Excerpt:

Trends Pharmacol Sci. Author manuscript; available in PMC Feb 11, 2010.
Published in final edited form as:
PMCID: PMC2820301
NIHMSID: NIHMS110762
Factors determining antibody distribution in tumors
Greg M. Thurber,1 Michael M. Schmidt,2 and K. Dane Wittrup1,2
1Department of Chemical Engineering, Massachusetts Institute of Technology, Cambridge, MA 02139, USA
2Department of Biological Engineering, Massachusetts Institute of Technology, Cambridge, MA 02139, USA
Corresponding author: Wittrup, K.D. (wittrup/at/mit.edu).
The development of antibody therapies for cancer is increasing rapidly, primarily owing to their specificity. Antibody distribution in tumors is often extremely uneven, however, leading to some malignant cells being exposed to saturating concentrations of antibody, whereas others are completely untargeted. This is detrimental because large regions of cells escape therapy, whereas other regions might be exposed to suboptimal concentrations that promote a selection of resistant mutants. The distribution of antibody depends on a variety of factors, including dose, affinity, antigens per cell and molecular size. Because these parameters are often known or easily estimated, a quick calculation based on simple modeling considerations can predict the uniformity of targeting within a tumor. Such analyses should enable experimental researchers to identify in a straightforward way the limitations in achieving evenly distributed antibody, and design and test improved antibody therapeutics more rationally.
Traditional small molecule cancer therapeutics are often marginally selective between tumor cells and healthy tissue, leading to side effects and poor therapeutic indices. Antibodies provide a promising solution with their ability to bind specifically to surface antigens on cancer cells and selectively target the disease. Bound antibodies, in turn, can destroy tumor cells by recruiting immune effectors, blocking proliferative signaling or delivering toxic pay-loads such as small molecule drugs, biological toxins and radioisotopes [1,2]. For most of these mechanisms, cytotoxicity is limited to the cells that are bound by antibody, such that all of the cells in the tumor must be targeted to achieve a complete therapeutic response (exceptions include long-range radioisotope emissions and other bystander effects.) However, incomplete drug penetration into tumors has long been noted for antibodies [3-5], and also for chemotherapeutics [6] (Figure 1). This heterogeneous distribution can significantly reduce therapeutic efficacy by leaving a fraction of cells untargeted and viable. A qualitative understanding of the causes of incomplete antibody penetration into tumors is necessary to craft improved targeting molecules and better dosing strategies rationally [7].
Figure 1
Figure 1
Poor penetration of trastuzumab (a) and doxorubicin (b) into tumor tissue in xenograft tumor samples. Capillaries are labeled red and the drugs are labeled green. Large zones are essentially free of drug. The scale bar represents 100 μm. Modified, (more ...)
Antibody targeting of tumors is a complex process involving extravasation across tumor capillaries, diffusion and binding within the tumor interstitium, plasma clearance, and internalization and catabolism in tumor cells (Figure 2). Furthermore, the clinical presentation of cancer often involves both vascularized solid tumors and prevascular micrometastases embedded in normal tissue, each of which have particular targeting properties and challenges. In particular, solid tumors have heterogeneous vasculature and high interstitial fluid pressure that limit convective flow and antibody extravasation, in addition to large regions of necrosis and hypoxia [8]. Due to the complex nature of tumor targeting, it is difficult to understand or predict antibody distribution without the aid of computational modeling.

Supplied material:
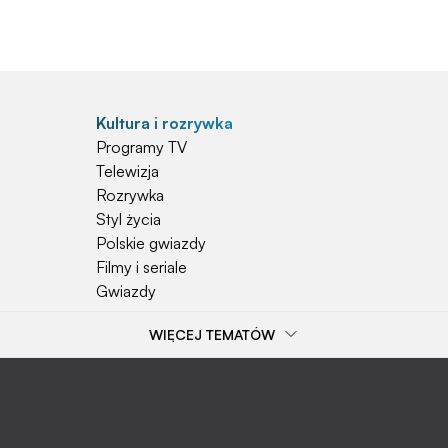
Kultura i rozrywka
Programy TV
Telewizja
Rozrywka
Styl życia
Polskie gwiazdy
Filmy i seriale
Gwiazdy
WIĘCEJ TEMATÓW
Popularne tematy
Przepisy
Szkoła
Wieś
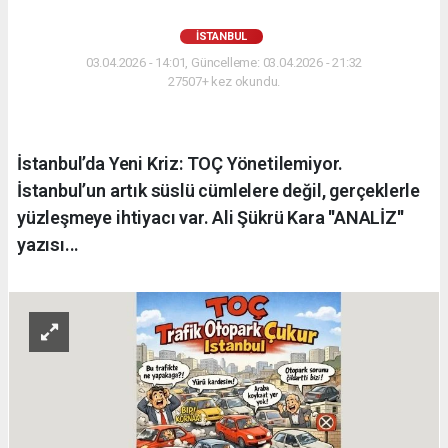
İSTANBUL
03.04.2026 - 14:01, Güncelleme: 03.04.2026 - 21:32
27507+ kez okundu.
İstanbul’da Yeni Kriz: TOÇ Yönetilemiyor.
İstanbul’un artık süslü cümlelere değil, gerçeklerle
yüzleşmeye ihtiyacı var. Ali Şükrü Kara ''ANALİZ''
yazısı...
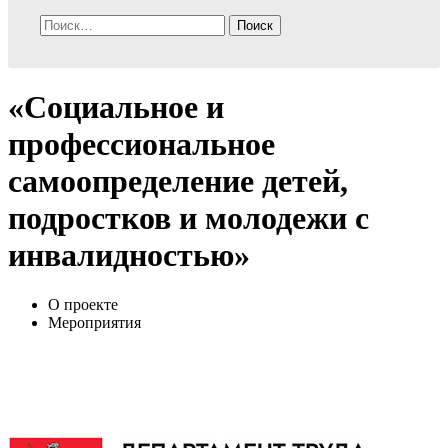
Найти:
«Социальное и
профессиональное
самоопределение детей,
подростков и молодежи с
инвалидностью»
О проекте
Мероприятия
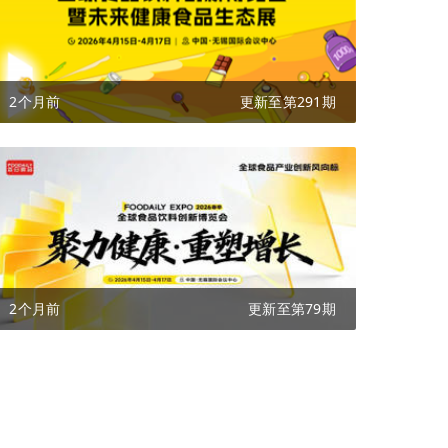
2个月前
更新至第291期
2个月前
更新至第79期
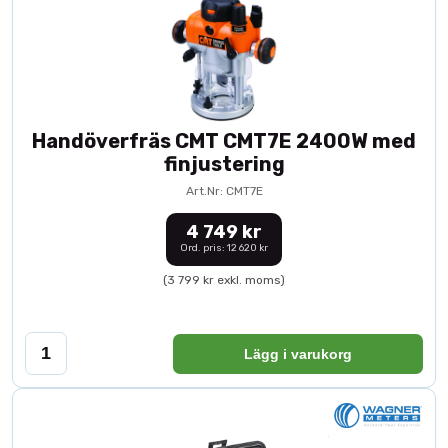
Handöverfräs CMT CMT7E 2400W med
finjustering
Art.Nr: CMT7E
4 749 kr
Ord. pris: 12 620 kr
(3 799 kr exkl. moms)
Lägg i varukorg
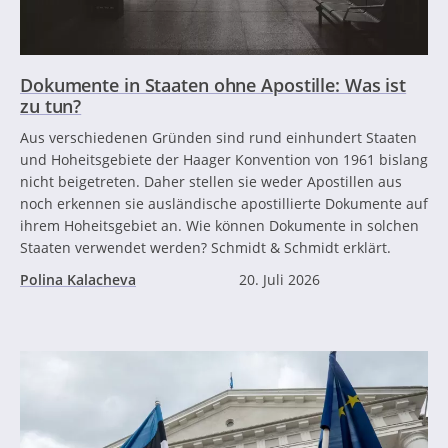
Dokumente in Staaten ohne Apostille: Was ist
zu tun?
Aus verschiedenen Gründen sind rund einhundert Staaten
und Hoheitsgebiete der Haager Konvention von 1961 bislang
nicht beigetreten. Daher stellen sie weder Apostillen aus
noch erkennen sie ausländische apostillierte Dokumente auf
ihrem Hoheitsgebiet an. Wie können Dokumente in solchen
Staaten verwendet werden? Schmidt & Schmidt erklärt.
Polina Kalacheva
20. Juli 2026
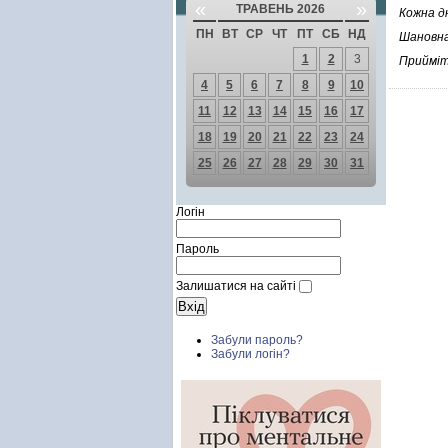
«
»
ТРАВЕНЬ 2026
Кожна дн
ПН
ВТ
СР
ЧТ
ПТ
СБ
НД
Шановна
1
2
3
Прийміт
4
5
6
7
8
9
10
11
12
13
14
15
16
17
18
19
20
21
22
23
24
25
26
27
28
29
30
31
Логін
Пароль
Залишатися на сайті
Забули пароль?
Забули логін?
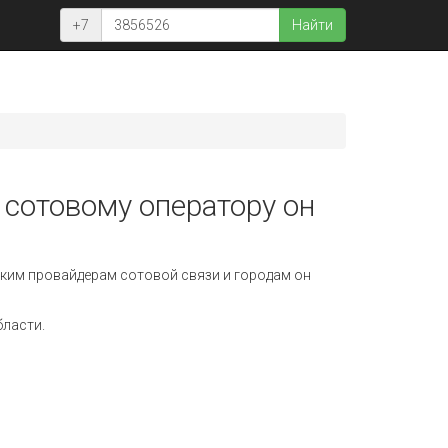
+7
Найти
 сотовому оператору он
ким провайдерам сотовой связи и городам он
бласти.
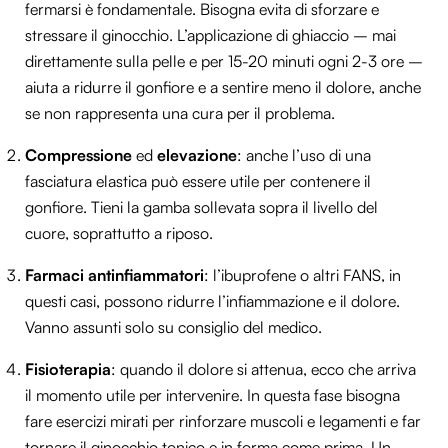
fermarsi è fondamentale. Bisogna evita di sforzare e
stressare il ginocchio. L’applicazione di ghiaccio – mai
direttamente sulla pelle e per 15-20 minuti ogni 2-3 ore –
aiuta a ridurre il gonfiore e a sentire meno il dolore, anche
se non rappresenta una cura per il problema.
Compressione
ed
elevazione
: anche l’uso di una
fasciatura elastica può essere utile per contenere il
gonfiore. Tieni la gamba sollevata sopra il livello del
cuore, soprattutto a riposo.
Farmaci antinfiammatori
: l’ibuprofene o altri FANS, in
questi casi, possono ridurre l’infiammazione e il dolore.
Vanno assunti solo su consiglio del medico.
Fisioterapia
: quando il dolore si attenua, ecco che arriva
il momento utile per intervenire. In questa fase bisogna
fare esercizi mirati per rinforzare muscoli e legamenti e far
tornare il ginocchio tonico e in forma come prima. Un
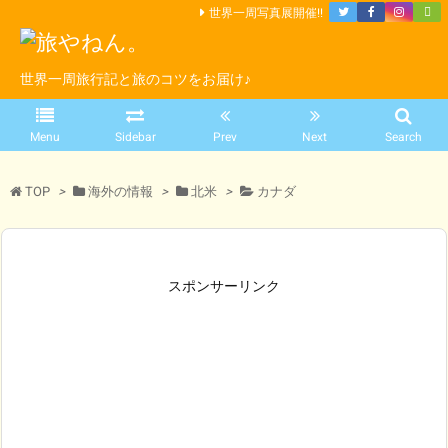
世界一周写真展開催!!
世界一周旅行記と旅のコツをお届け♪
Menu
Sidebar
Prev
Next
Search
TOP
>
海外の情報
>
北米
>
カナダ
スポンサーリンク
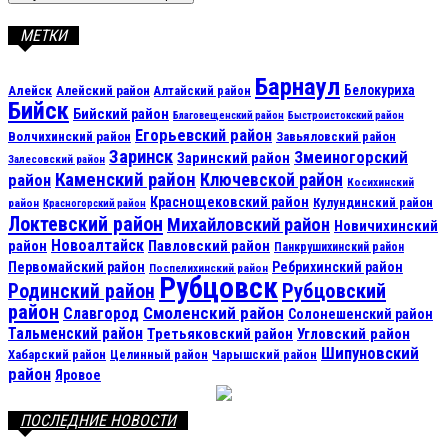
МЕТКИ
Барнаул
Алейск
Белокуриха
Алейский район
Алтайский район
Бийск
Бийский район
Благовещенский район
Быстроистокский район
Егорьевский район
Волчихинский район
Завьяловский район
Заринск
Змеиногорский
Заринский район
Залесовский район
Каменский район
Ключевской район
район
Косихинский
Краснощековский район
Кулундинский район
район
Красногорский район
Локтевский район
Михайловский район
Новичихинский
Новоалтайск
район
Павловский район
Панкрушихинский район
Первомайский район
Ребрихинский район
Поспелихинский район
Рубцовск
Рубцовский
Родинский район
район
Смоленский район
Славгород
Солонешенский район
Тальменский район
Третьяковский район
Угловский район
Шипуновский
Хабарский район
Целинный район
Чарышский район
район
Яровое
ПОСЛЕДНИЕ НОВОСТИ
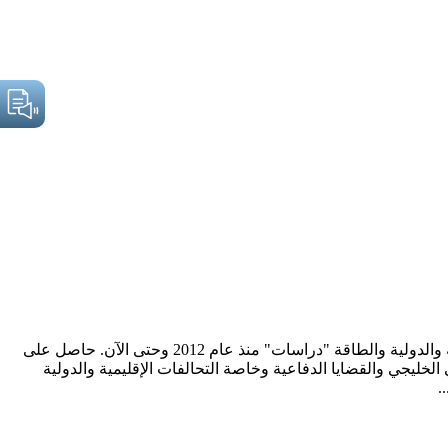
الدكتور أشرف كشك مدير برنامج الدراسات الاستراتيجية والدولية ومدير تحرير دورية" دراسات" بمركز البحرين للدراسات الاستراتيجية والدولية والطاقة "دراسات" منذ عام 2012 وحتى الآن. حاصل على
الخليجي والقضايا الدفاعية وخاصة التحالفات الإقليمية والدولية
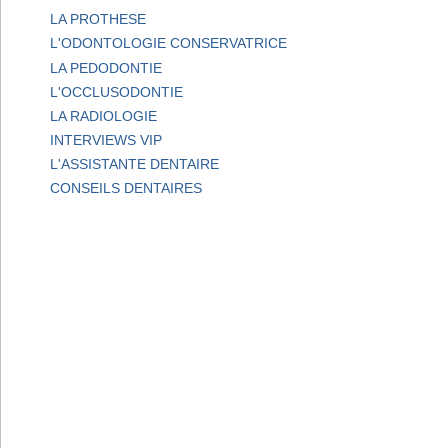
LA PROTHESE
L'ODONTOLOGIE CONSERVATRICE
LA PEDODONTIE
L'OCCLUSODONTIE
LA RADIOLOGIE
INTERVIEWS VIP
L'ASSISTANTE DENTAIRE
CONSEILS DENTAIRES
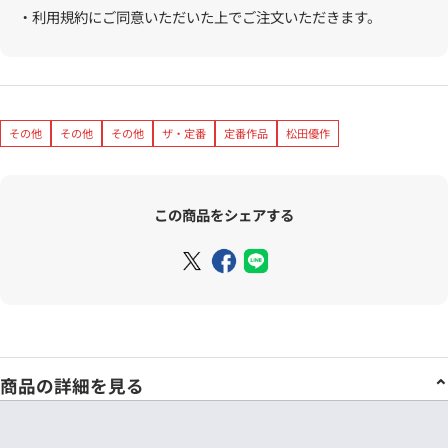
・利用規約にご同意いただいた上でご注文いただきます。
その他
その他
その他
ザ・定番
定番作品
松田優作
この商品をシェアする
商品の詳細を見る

* * *

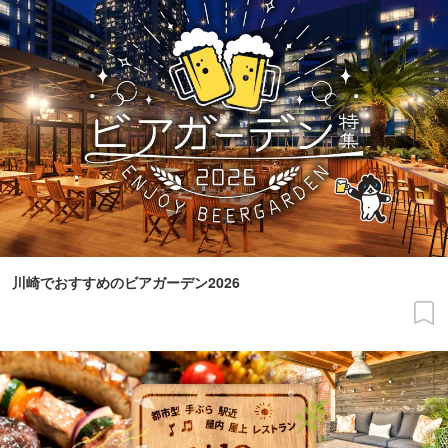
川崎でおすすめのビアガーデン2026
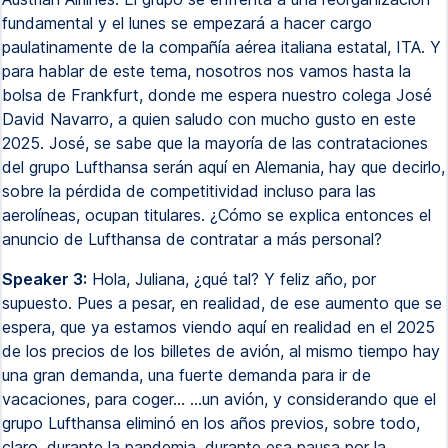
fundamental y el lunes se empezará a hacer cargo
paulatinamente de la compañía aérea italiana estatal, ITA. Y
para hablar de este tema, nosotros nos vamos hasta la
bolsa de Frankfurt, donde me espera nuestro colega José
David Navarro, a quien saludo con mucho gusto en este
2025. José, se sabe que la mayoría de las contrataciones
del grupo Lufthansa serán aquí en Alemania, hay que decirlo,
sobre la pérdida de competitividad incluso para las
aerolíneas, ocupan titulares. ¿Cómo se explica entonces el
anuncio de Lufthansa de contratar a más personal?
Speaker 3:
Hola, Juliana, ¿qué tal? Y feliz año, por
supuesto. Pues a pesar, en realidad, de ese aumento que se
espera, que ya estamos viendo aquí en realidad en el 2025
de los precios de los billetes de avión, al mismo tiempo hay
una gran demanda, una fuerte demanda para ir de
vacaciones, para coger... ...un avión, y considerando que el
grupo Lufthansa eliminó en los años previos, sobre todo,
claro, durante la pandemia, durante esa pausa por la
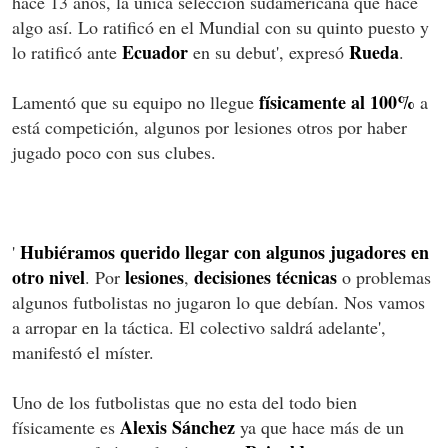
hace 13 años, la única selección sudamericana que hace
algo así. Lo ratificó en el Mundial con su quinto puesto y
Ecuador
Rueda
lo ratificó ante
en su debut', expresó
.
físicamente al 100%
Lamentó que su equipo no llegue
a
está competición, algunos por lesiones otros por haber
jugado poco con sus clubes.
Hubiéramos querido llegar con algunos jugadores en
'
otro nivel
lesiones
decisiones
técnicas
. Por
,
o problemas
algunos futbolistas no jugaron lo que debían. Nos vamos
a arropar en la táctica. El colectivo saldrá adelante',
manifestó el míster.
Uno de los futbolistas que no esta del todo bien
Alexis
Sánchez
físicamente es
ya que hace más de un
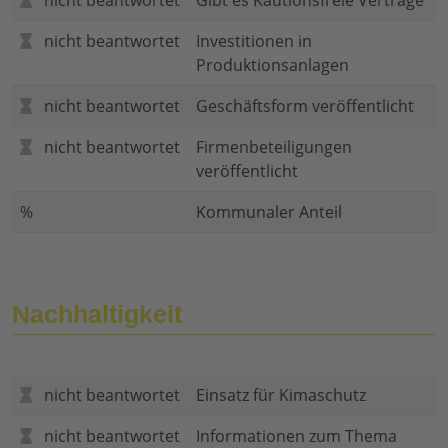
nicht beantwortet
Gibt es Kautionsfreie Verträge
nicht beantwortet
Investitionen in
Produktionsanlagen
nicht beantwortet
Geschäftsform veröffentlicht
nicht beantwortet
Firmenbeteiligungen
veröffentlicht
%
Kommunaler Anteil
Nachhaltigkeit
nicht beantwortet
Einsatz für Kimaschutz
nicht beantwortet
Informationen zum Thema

* * *

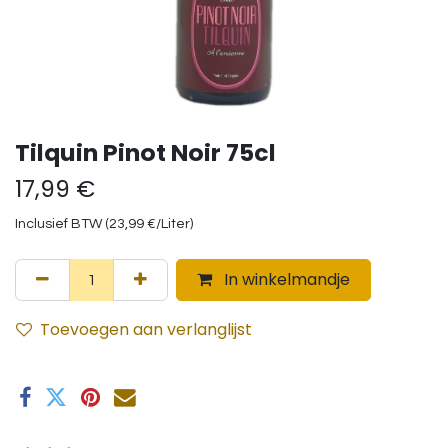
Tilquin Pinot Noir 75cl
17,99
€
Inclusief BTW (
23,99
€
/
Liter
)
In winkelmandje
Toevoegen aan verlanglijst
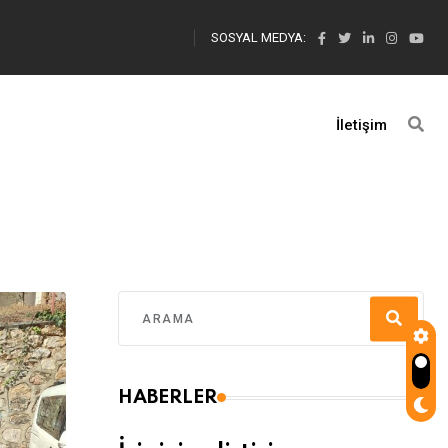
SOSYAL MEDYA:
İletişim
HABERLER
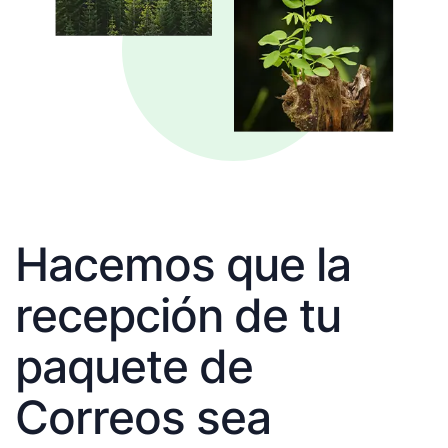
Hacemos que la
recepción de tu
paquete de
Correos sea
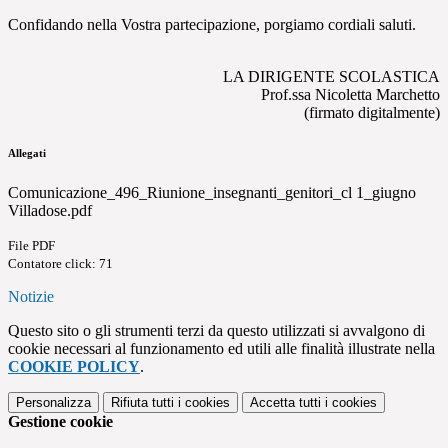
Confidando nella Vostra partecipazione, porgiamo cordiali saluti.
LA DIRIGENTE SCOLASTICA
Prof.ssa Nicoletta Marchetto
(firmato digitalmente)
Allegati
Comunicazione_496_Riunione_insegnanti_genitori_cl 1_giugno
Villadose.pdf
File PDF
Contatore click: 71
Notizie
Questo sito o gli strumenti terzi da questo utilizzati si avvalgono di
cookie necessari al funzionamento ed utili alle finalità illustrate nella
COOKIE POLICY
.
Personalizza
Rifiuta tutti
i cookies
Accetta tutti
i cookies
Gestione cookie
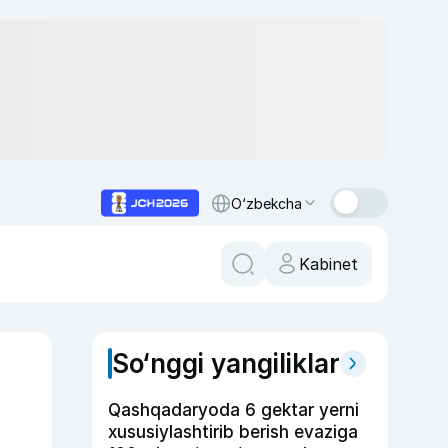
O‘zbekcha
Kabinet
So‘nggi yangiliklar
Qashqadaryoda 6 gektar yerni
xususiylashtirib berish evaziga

Requirement A: According to the excerpt on antibody distribution in tumors, which factors does the distribution of antibody depend on?
Requirement B: Translate this sentence from the excerpt on antibody distribution in tumors into French: "The development of antibody therapies for cancer is increasing rapidly, primarily owing to their specificity."
Requirement C: Quote the excerpt on antibody distribution in tumors word for word, starting with "Published in final" and going on through "Wittrup, K.D. (wittrup/at/mit.edu).".

Answer box A: Dose, affinity, antigens per cell and molecular size.

Answer box B: Le développement des thérapies par anticorps contre le cancer progresse rapidement, principalement en raison de leur spécificité.

Answer box C:
Published in final edited form as:
PMCID: PMC2820301
NIHMSID: NIHMS110762
Factors determining antibody distribution in tumors
Greg M. Thurber,1 Michael M. Schmidt,2 and K. Dane Wittrup1,2
1Department of Chemical Engineering, Massachusetts Institute of Technology, Cambridge, MA 02139, USA
2Department of Biological Engineering, Massachusetts Institute of Technology, Cambridge, MA 02139, USA
Corresponding author: Wittrup, K.D. (wittrup/at/mit.edu).